(Data extracted from a collection)
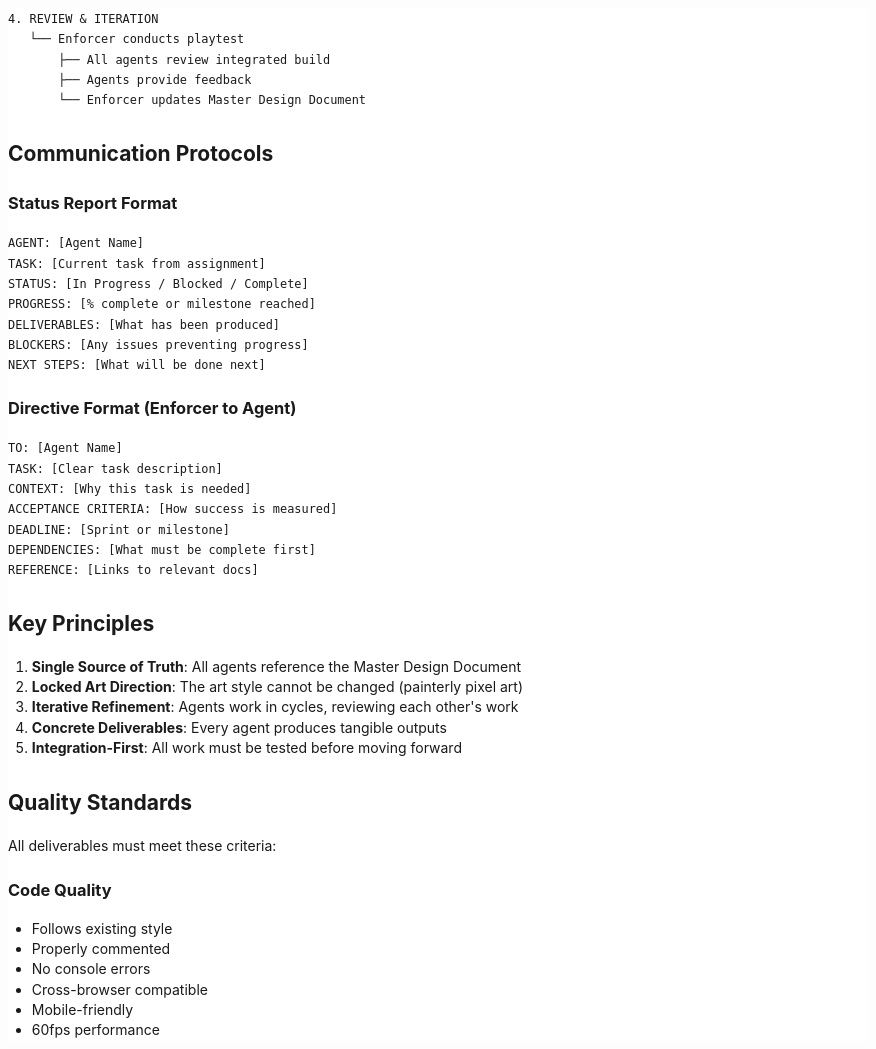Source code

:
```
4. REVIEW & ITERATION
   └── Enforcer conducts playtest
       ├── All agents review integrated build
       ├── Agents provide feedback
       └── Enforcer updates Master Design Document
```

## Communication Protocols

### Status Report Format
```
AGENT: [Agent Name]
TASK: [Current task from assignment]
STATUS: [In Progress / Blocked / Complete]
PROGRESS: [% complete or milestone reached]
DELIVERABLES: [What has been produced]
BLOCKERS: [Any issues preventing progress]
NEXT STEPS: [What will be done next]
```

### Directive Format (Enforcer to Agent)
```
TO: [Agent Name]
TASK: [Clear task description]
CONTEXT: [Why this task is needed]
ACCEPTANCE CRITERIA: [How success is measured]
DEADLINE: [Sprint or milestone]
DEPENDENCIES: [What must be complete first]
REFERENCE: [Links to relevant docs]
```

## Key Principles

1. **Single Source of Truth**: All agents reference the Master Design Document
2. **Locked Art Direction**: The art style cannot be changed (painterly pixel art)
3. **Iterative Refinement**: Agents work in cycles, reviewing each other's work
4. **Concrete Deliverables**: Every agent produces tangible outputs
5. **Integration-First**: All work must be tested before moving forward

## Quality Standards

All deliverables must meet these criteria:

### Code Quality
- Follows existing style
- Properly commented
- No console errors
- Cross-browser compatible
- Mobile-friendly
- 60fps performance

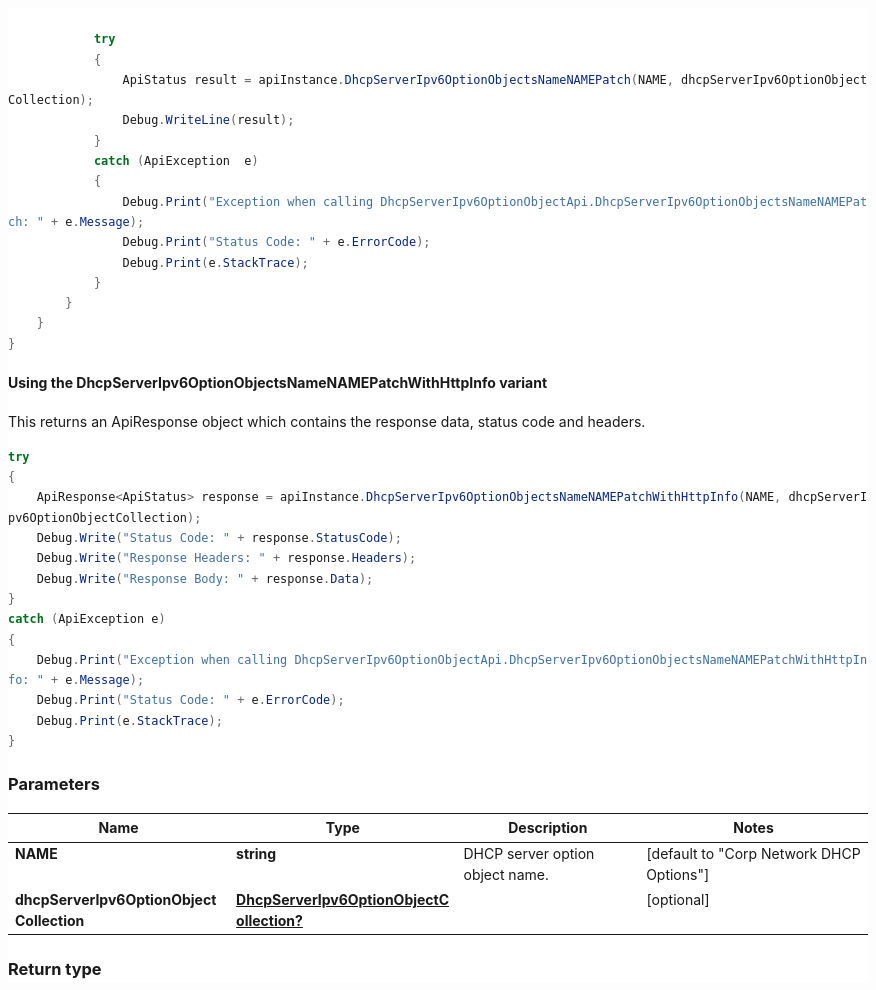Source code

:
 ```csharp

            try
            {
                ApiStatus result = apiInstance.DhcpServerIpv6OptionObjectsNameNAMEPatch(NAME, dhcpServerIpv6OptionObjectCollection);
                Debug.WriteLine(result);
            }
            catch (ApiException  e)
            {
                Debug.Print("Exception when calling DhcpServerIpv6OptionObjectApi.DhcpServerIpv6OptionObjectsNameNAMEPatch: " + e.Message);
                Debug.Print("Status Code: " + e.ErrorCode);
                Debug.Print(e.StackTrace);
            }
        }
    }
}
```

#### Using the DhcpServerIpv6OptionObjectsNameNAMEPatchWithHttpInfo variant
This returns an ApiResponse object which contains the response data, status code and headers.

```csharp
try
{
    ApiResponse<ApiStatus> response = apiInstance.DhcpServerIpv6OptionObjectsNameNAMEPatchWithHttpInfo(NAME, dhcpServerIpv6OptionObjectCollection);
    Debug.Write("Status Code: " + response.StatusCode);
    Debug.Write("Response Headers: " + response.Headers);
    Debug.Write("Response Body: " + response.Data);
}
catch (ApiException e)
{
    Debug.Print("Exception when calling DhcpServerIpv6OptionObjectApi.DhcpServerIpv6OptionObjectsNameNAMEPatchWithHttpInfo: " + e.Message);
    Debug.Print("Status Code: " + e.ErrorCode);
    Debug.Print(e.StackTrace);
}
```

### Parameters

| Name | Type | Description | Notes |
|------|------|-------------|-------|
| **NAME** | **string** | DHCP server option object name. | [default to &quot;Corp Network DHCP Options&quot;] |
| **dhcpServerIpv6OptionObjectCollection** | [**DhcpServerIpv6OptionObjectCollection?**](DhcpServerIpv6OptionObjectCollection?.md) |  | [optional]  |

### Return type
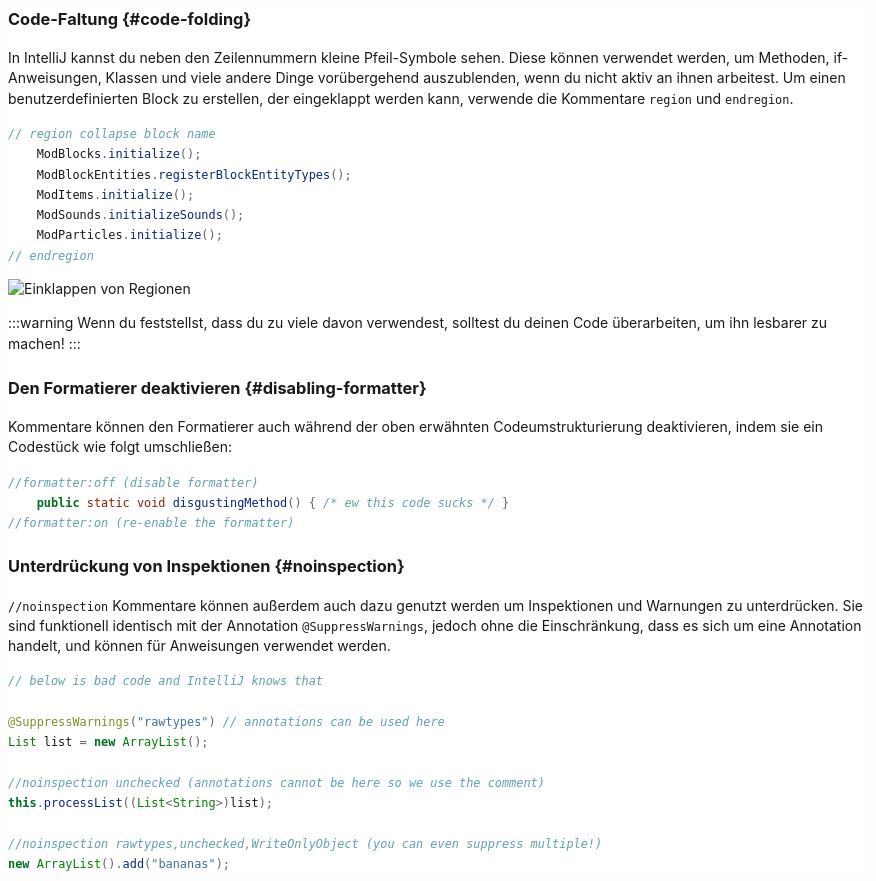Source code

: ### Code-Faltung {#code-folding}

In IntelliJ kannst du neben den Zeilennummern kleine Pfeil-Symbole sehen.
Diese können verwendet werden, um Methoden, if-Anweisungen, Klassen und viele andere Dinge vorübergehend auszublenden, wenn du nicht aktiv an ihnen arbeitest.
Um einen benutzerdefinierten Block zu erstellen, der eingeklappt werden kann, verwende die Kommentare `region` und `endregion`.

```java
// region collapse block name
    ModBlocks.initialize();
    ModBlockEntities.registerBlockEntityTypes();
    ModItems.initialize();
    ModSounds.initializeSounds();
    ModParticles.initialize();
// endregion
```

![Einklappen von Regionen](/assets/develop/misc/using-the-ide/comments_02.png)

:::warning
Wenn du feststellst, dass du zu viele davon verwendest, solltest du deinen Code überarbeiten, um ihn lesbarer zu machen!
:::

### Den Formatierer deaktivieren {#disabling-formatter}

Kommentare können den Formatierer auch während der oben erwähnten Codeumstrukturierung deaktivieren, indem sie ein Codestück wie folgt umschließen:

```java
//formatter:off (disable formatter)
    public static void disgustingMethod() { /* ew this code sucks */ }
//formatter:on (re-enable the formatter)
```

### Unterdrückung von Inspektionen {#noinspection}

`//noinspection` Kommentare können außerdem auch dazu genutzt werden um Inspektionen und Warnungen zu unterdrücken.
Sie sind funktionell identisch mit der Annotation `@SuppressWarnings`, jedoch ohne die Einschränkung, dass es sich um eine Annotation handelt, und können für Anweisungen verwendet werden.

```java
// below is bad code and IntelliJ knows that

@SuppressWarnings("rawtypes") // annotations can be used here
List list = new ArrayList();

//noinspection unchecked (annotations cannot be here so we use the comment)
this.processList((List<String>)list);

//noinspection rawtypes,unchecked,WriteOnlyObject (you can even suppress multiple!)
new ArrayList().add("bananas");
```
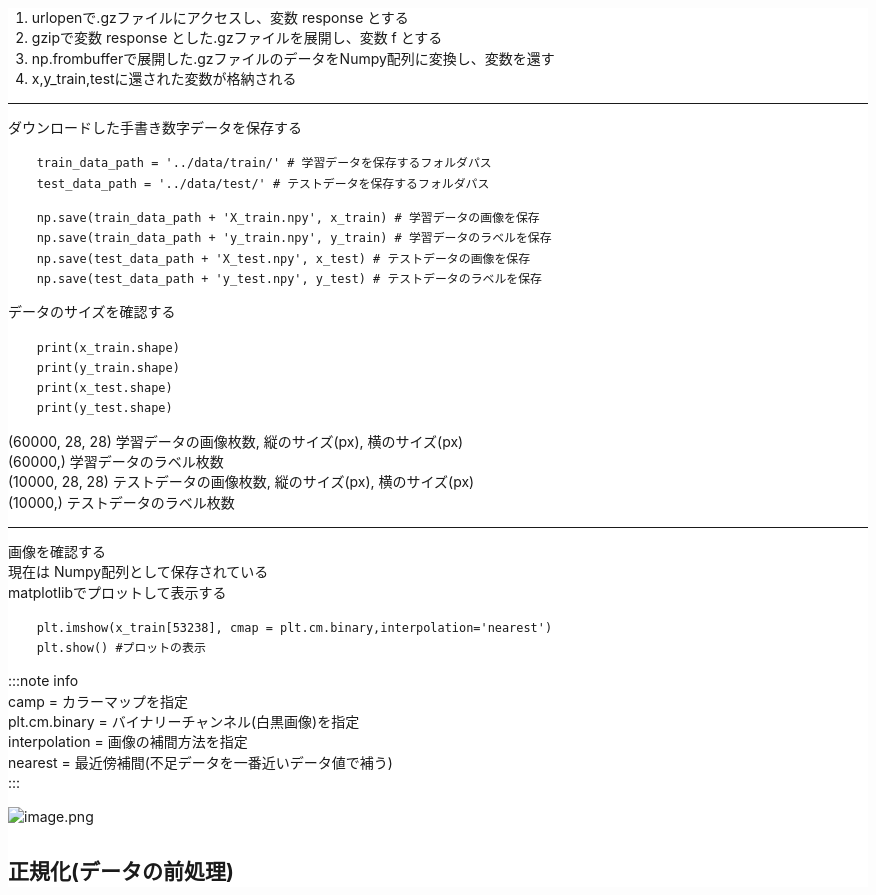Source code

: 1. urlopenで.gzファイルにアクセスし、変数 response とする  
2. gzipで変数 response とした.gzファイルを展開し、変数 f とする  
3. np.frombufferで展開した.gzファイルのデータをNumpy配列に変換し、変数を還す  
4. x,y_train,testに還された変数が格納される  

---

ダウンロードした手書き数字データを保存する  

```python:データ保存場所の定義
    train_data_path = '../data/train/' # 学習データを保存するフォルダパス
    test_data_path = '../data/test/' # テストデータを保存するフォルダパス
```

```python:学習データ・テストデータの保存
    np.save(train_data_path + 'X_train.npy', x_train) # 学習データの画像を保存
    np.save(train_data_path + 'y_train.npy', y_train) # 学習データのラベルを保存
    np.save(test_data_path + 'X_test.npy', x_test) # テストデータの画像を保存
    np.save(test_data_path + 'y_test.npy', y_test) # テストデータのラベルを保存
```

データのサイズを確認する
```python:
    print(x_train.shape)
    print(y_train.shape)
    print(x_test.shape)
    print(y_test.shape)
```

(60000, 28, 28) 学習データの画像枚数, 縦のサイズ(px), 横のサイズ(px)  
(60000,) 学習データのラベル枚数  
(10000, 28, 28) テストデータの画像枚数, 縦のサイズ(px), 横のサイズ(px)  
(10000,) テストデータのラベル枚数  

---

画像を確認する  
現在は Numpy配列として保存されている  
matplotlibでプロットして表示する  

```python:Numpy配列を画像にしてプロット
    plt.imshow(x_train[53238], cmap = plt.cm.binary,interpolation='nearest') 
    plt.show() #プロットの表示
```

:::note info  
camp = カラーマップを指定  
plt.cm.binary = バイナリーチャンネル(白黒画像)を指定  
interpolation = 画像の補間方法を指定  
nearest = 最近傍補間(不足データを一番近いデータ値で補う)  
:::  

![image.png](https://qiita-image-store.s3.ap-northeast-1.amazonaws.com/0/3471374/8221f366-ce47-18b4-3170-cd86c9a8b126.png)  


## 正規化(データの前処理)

Problem requirements
Where a record holds a picture, leave the picture out and restate the rest word for word.

Exercise solution
Source code

:
```
4. REVIEW & ITERATION
   └── Enforcer conducts playtest
       ├── All agents review integrated build
       ├── Agents provide feedback
       └── Enforcer updates Master Design Document
```

## Communication Protocols

### Status Report Format
```
AGENT: [Agent Name]
TASK: [Current task from assignment]
STATUS: [In Progress / Blocked / Complete]
PROGRESS: [% complete or milestone reached]
DELIVERABLES: [What has been produced]
BLOCKERS: [Any issues preventing progress]
NEXT STEPS: [What will be done next]
```

### Directive Format (Enforcer to Agent)
```
TO: [Agent Name]
TASK: [Clear task description]
CONTEXT: [Why this task is needed]
ACCEPTANCE CRITERIA: [How success is measured]
DEADLINE: [Sprint or milestone]
DEPENDENCIES: [What must be complete first]
REFERENCE: [Links to relevant docs]
```

## Key Principles

1. **Single Source of Truth**: All agents reference the Master Design Document
2. **Locked Art Direction**: The art style cannot be changed (painterly pixel art)
3. **Iterative Refinement**: Agents work in cycles, reviewing each other's work
4. **Concrete Deliverables**: Every agent produces tangible outputs
5. **Integration-First**: All work must be tested before moving forward

## Quality Standards

All deliverables must meet these criteria:

### Code Quality
- Follows existing style
- Properly commented
- No console errors
- Cross-browser compatible
- Mobile-friendly
- 60fps performance

Source code

:
 ```csharp

            try
            {
                ApiStatus result = apiInstance.DhcpServerIpv6OptionObjectsNameNAMEPatch(NAME, dhcpServerIpv6OptionObjectCollection);
                Debug.WriteLine(result);
            }
            catch (ApiException  e)
            {
                Debug.Print("Exception when calling DhcpServerIpv6OptionObjectApi.DhcpServerIpv6OptionObjectsNameNAMEPatch: " + e.Message);
                Debug.Print("Status Code: " + e.ErrorCode);
                Debug.Print(e.StackTrace);
            }
        }
    }
}
```

#### Using the DhcpServerIpv6OptionObjectsNameNAMEPatchWithHttpInfo variant
This returns an ApiResponse object which contains the response data, status code and headers.

```csharp
try
{
    ApiResponse<ApiStatus> response = apiInstance.DhcpServerIpv6OptionObjectsNameNAMEPatchWithHttpInfo(NAME, dhcpServerIpv6OptionObjectCollection);
    Debug.Write("Status Code: " + response.StatusCode);
    Debug.Write("Response Headers: " + response.Headers);
    Debug.Write("Response Body: " + response.Data);
}
catch (ApiException e)
{
    Debug.Print("Exception when calling DhcpServerIpv6OptionObjectApi.DhcpServerIpv6OptionObjectsNameNAMEPatchWithHttpInfo: " + e.Message);
    Debug.Print("Status Code: " + e.ErrorCode);
    Debug.Print(e.StackTrace);
}
```

### Parameters

| Name | Type | Description | Notes |
|------|------|-------------|-------|
| **NAME** | **string** | DHCP server option object name. | [default to &quot;Corp Network DHCP Options&quot;] |
| **dhcpServerIpv6OptionObjectCollection** | [**DhcpServerIpv6OptionObjectCollection?**](DhcpServerIpv6OptionObjectCollection?.md) |  | [optional]  |

### Return type
Source code

: ### Code-Faltung {#code-folding}

In IntelliJ kannst du neben den Zeilennummern kleine Pfeil-Symbole sehen.
Diese können verwendet werden, um Methoden, if-Anweisungen, Klassen und viele andere Dinge vorübergehend auszublenden, wenn du nicht aktiv an ihnen arbeitest.
Um einen benutzerdefinierten Block zu erstellen, der eingeklappt werden kann, verwende die Kommentare `region` und `endregion`.

```java
// region collapse block name
    ModBlocks.initialize();
    ModBlockEntities.registerBlockEntityTypes();
    ModItems.initialize();
    ModSounds.initializeSounds();
    ModParticles.initialize();
// endregion
```

![Einklappen von Regionen](/assets/develop/misc/using-the-ide/comments_02.png)

:::warning
Wenn du feststellst, dass du zu viele davon verwendest, solltest du deinen Code überarbeiten, um ihn lesbarer zu machen!
:::

### Den Formatierer deaktivieren {#disabling-formatter}

Kommentare können den Formatierer auch während der oben erwähnten Codeumstrukturierung deaktivieren, indem sie ein Codestück wie folgt umschließen:

```java
//formatter:off (disable formatter)
    public static void disgustingMethod() { /* ew this code sucks */ }
//formatter:on (re-enable the formatter)
```

### Unterdrückung von Inspektionen {#noinspection}

`//noinspection` Kommentare können außerdem auch dazu genutzt werden um Inspektionen und Warnungen zu unterdrücken.
Sie sind funktionell identisch mit der Annotation `@SuppressWarnings`, jedoch ohne die Einschränkung, dass es sich um eine Annotation handelt, und können für Anweisungen verwendet werden.

```java
// below is bad code and IntelliJ knows that

@SuppressWarnings("rawtypes") // annotations can be used here
List list = new ArrayList();

//noinspection unchecked (annotations cannot be here so we use the comment)
this.processList((List<String>)list);

//noinspection rawtypes,unchecked,WriteOnlyObject (you can even suppress multiple!)
new ArrayList().add("bananas");
```
Source code

: 1. urlopenで.gzファイルにアクセスし、変数 response とする  
2. gzipで変数 response とした.gzファイルを展開し、変数 f とする  
3. np.frombufferで展開した.gzファイルのデータをNumpy配列に変換し、変数を還す  
4. x,y_train,testに還された変数が格納される  

---

ダウンロードした手書き数字データを保存する  

```python:データ保存場所の定義
    train_data_path = '../data/train/' # 学習データを保存するフォルダパス
    test_data_path = '../data/test/' # テストデータを保存するフォルダパス
```

```python:学習データ・テストデータの保存
    np.save(train_data_path + 'X_train.npy', x_train) # 学習データの画像を保存
    np.save(train_data_path + 'y_train.npy', y_train) # 学習データのラベルを保存
    np.save(test_data_path + 'X_test.npy', x_test) # テストデータの画像を保存
    np.save(test_data_path + 'y_test.npy', y_test) # テストデータのラベルを保存
```

データのサイズを確認する
```python:
    print(x_train.shape)
    print(y_train.shape)
    print(x_test.shape)
    print(y_test.shape)
```

(60000, 28, 28) 学習データの画像枚数, 縦のサイズ(px), 横のサイズ(px)  
(60000,) 学習データのラベル枚数  
(10000, 28, 28) テストデータの画像枚数, 縦のサイズ(px), 横のサイズ(px)  
(10000,) テストデータのラベル枚数  

---

画像を確認する  
現在は Numpy配列として保存されている  
matplotlibでプロットして表示する  

```python:Numpy配列を画像にしてプロット
    plt.imshow(x_train[53238], cmap = plt.cm.binary,interpolation='nearest') 
    plt.show() #プロットの表示
```

:::note info  
camp = カラーマップを指定  
plt.cm.binary = バイナリーチャンネル(白黒画像)を指定  
interpolation = 画像の補間方法を指定  
nearest = 最近傍補間(不足データを一番近いデータ値で補う)  
:::  

![image.png](https://qiita-image-store.s3.ap-northeast-1.amazonaws.com/0/3471374/8221f366-ce47-18b4-3170-cd86c9a8b126.png)  


## 正規化(データの前処理)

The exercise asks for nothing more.